■ Input data
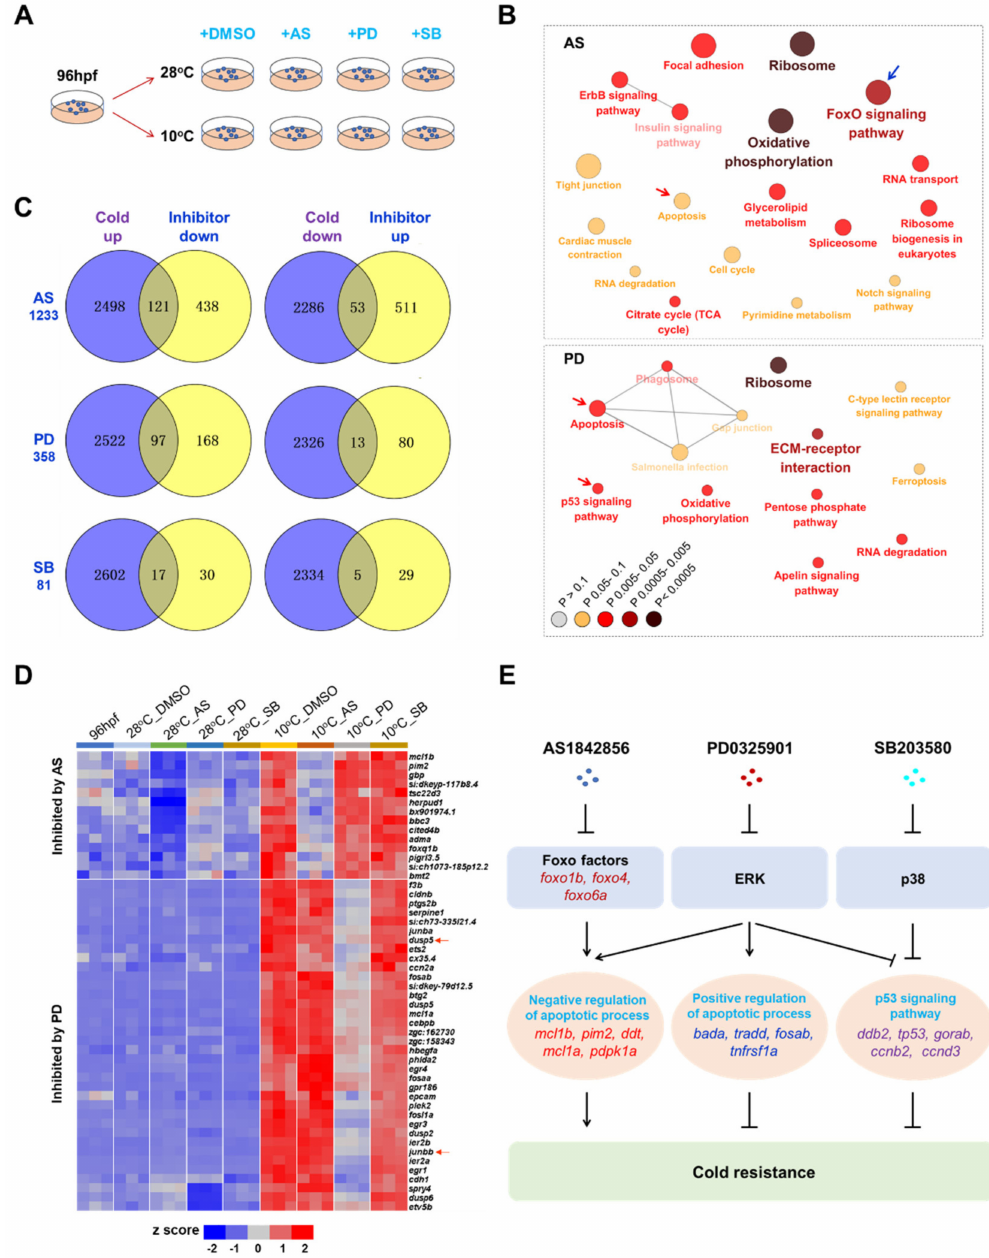
Figure 8. Characterization of the molecular mechanisms underlying functions of Foxo1, ERK and p38 MAPKs in regulating cold resistance. ( A ) Samples used for RNA-seq. Zebrafish larvae at 96 hpf were exposed to 10 ◦ C or maintained at 28 ◦ C for 12 h in the presence of inhibitors for Foxo1 (AS: AS1842856, 0.5 µ M), ERK (PD: PD0325901, 5 µ M) or p38 MAPKs (SB: SB203580, 50 µ M). DMSO is the vehicle control. ( B ) KEGG pathway enrichments of the DEGs between samples exposed to 10 ◦ C in the presence of inhibitors (AS, upper panel; PD, lower panel) and the vehicle control (10 ◦ C_DMSO). ( C ) Venn plots demonstrate the cold-responsive genes (CRGs) affected by the inhibitors. The genes up or down-regulated by cold stress (10 ◦ C_DMSO vs. 96 hpf) were compared to those down-or up-regulated by the corresponding inhibitors (10 ◦ C_AS/PD/SB vs. 10 ◦ C_DMSO). ( D ) Heat map indicates the representative CRGs inhibited by AS1842856 and PD0325901. ( E ) Working model illustrating molecular mechanisms of Foxo1, ERK and p38 MAPKs in regulating cold resistance of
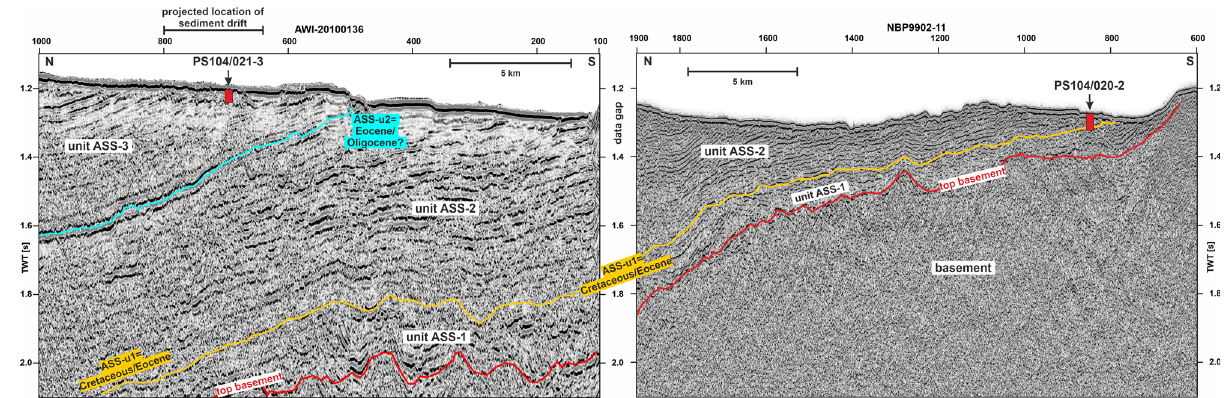
Fig. 5 Seismic transect connecting drill Sites PS104_20-2 and PS104_21-3. Note that different acquisition parameters characterise seismic pro fi les NBP9902-11 (single-channel 65 ) and AWI-20100136 (multi-channel 35 ) resulting in different frequency content and resolution. The red boxes show the locations and penetration of the two seabed drill sites 36,38,72 . Seismic sections are shown in two-way travel time (TWT). For location of seismic lines see enlarged map in Fig. 1.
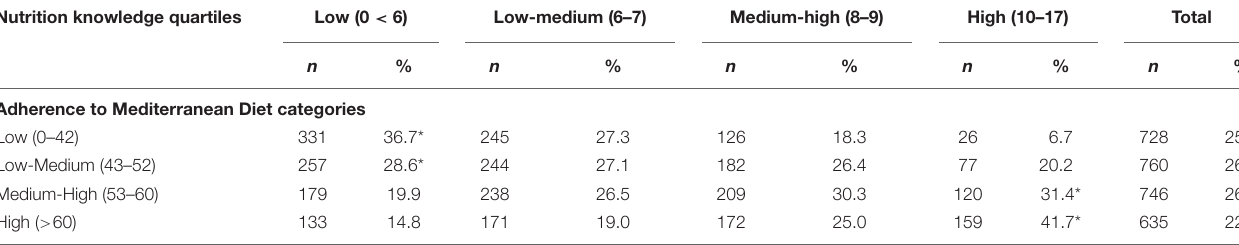
TABLE 3 | Association between nutrition knowledge and Adherence to Mediterranean Diet in Italy * p < 0.05. Nutrition knowledge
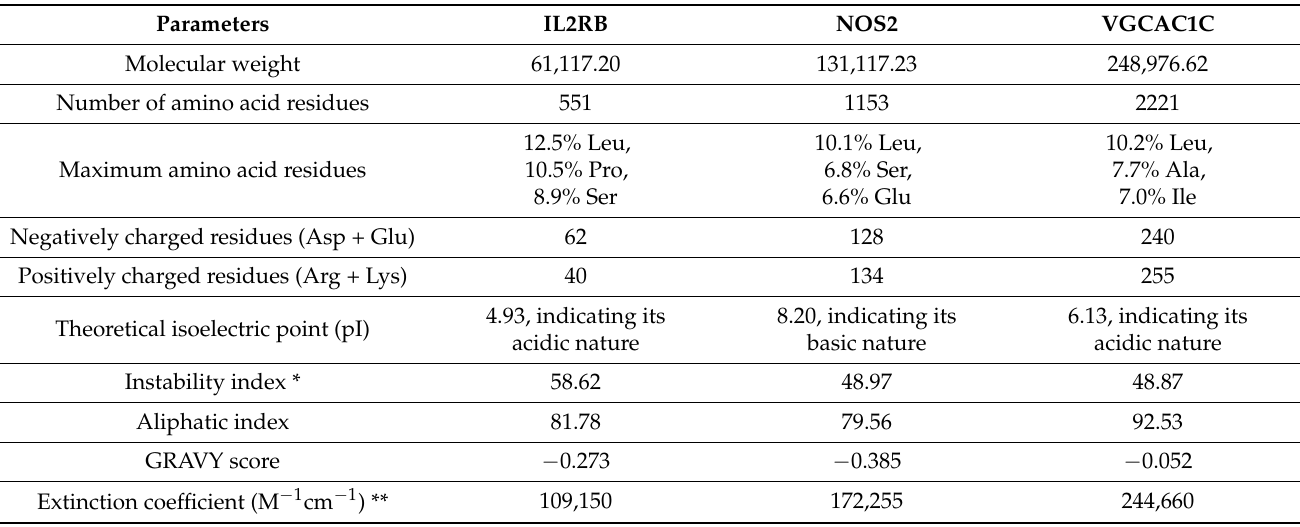
Table 3. Physiochemical properties of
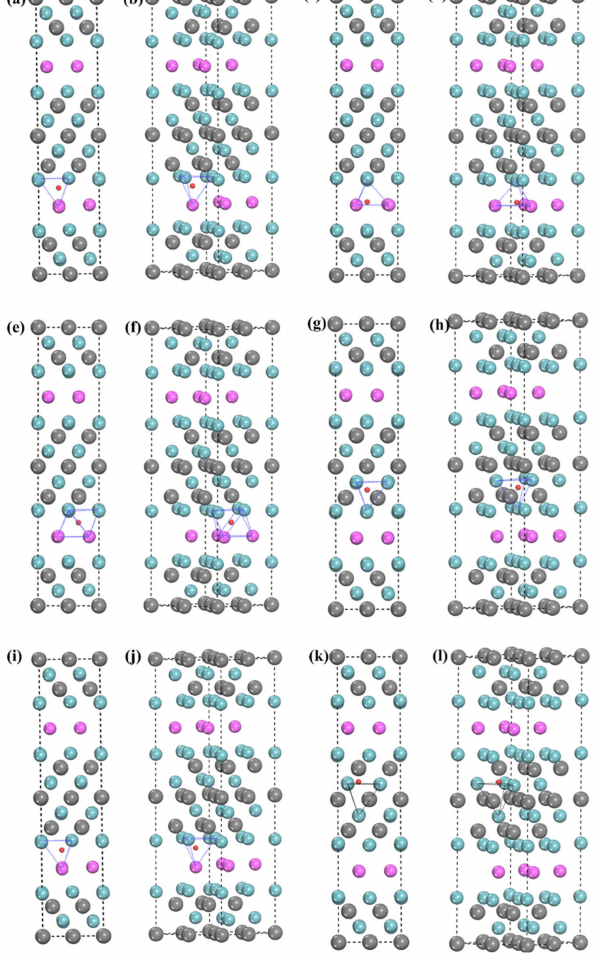
Figure 3. Lowest-energy structures for H incorporation into different interstices of Nb 4 AlC 3 ( a , b ) 1-site; ( c , d ) 2-site; ( e , f ) 3-site;( g , h ) 4-site; ( i , j ) 5-site; ( k , l )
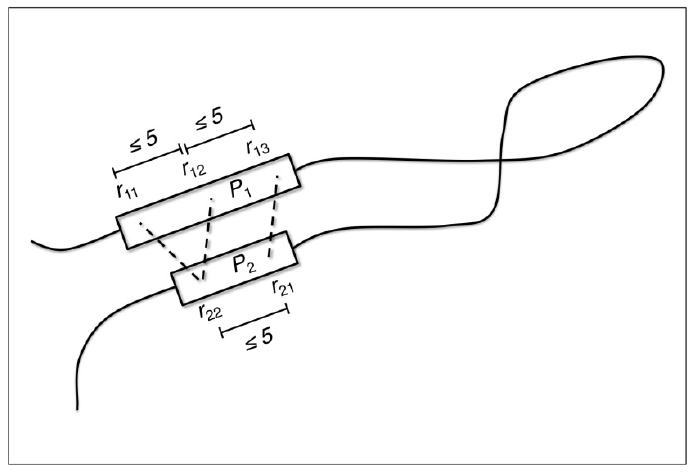
and P , respectively, combine to form a 2 + 3 1 2 and P must be at least 6 residues apart along 1 2 − r ≥ 21 13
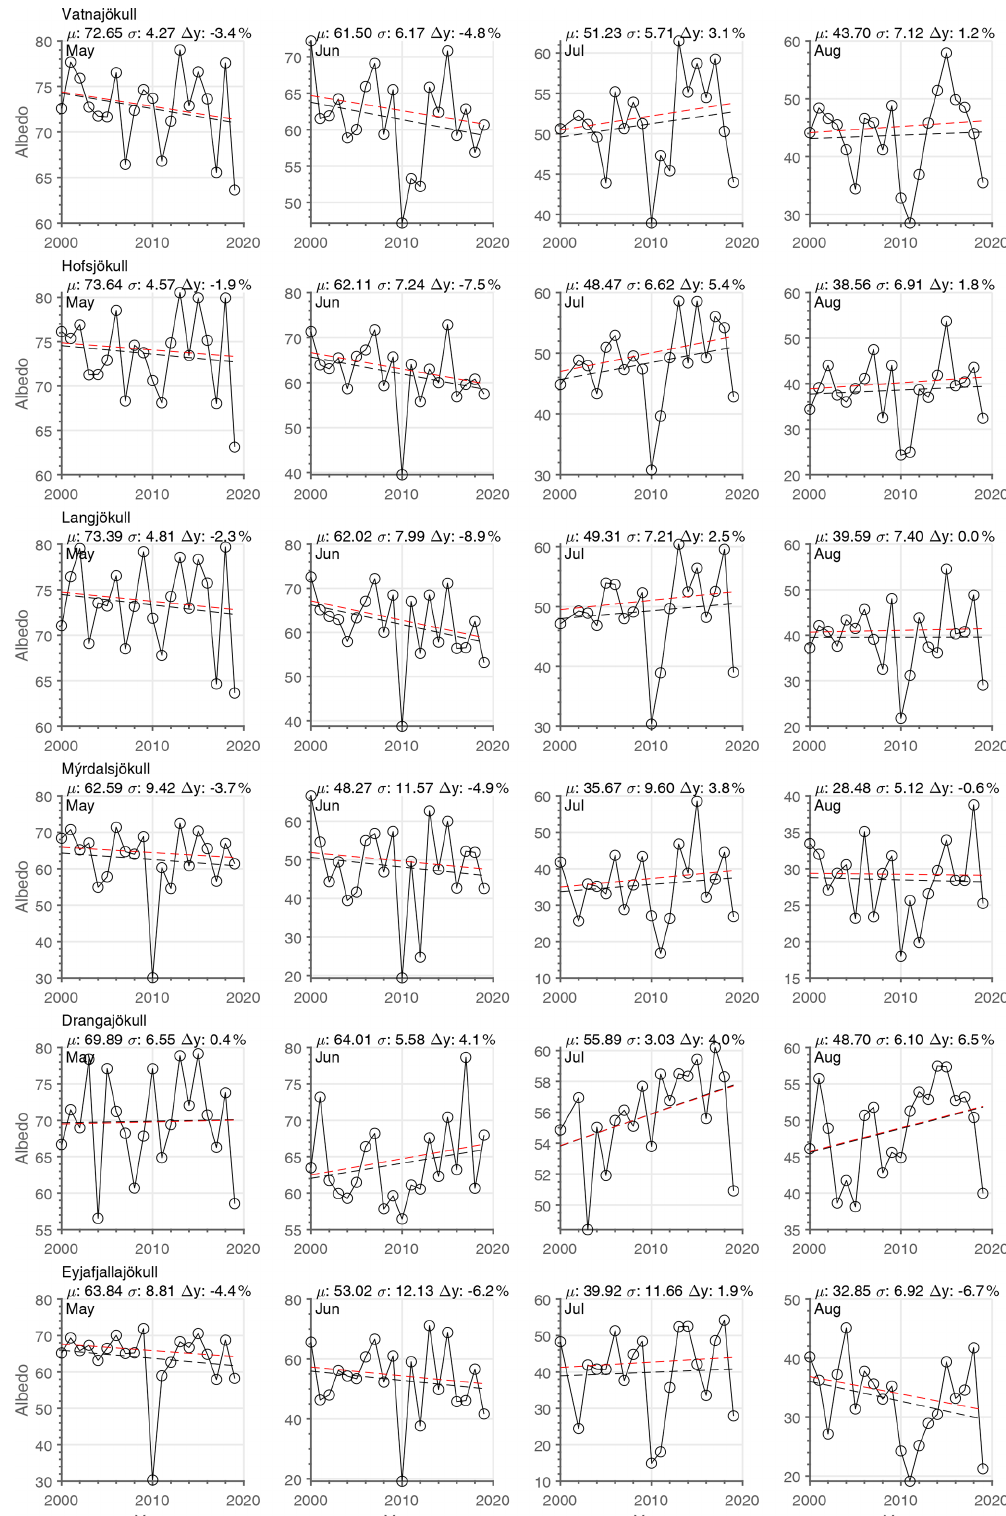
Figure 11. Average monthly mean albedo for the main ice caps in Fig. 8. The mean, standard deviation, and trend ( (cid:49)y ) are shown. Linear trend determined from all years is shown with black lines while red lines exclude the 2010 and 2011 data to omit the influence of volcanic tephra and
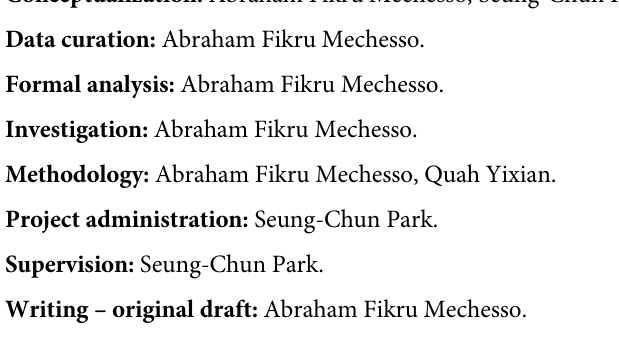
Typhimurium LVPP-STI15 biofilm. Values represent mean ± SEM of four independent exper- iments. S2 Fig. Cytokine expression of IL-8 (A), IL-10 (B), IL-6 (C), IL-1 β (D) and TNF α (E) in Caco-2 monolayers co-cultured with methyl gallate (MG), tylosin (Ty) and various concen- trations of their combination (MT) during 8 h infection with S . Typhimurium. Cell: non- infected and non-treated control. Salmonella : infected, but non-treated cells. Results mean ± SEM of three independent experiments. MG = 32 μ g/mL; Ty = 64 μ g/mL; 1 / 16 × MT = 8 μ g/mL MG and 16 μ g/mL Ty; 1 / MT = 16 μ g/mL MG and 32 μ g/mL Ty; and ¼× 8 × MT = 32 μ g/mL MG and 64 μ g/mL Ty. � P < 0.05 compared to infected, but non-treated cells; τ P < 0.05 compared to Ty; π P < 0.05 compared to MG; and # P < 0.05 compared to both MG and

■ What to produce
In the listing above, retype exactly, and only, the lines from the one containing "Figure 3. Lowest-energy" through the last line, both included. Omit the pictures.

■ Answer to the exercise
Figure 3. Lowest-energy structures for H incorporation into different interstices of Nb 4 AlC 3 ( a , b ) 1-site; ( c , d ) 2-site; ( e , f ) 3-site;( g , h ) 4-site; ( i , j ) 5-site; ( k , l )
and P , respectively, combine to form a 2 + 3 1 2 and P must be at least 6 residues apart along 1 2 − r ≥ 21 13
Figure 11. Average monthly mean albedo for the main ice caps in Fig. 8. The mean, standard deviation, and trend ( (cid:49)y ) are shown. Linear trend determined from all years is shown with black lines while red lines exclude the 2010 and 2011 data to omit the influence of volcanic tephra and
Typhimurium LVPP-STI15 biofilm. Values represent mean ± SEM of four independent exper- iments. S2 Fig. Cytokine expression of IL-8 (A), IL-10 (B), IL-6 (C), IL-1 β (D) and TNF α (E) in Caco-2 monolayers co-cultured with methyl gallate (MG), tylosin (Ty) and various concen- trations of their combination (MT) during 8 h infection with S . Typhimurium. Cell: non- infected and non-treated control. Salmonella : infected, but non-treated cells. Results mean ± SEM of three independent experiments. MG = 32 μ g/mL; Ty = 64 μ g/mL; 1 / 16 × MT = 8 μ g/mL MG and 16 μ g/mL Ty; 1 / MT = 16 μ g/mL MG and 32 μ g/mL Ty; and ¼× 8 × MT = 32 μ g/mL MG and 64 μ g/mL Ty. � P < 0.05 compared to infected, but non-treated cells; τ P < 0.05 compared to Ty; π P < 0.05 compared to MG; and # P < 0.05 compared to both MG and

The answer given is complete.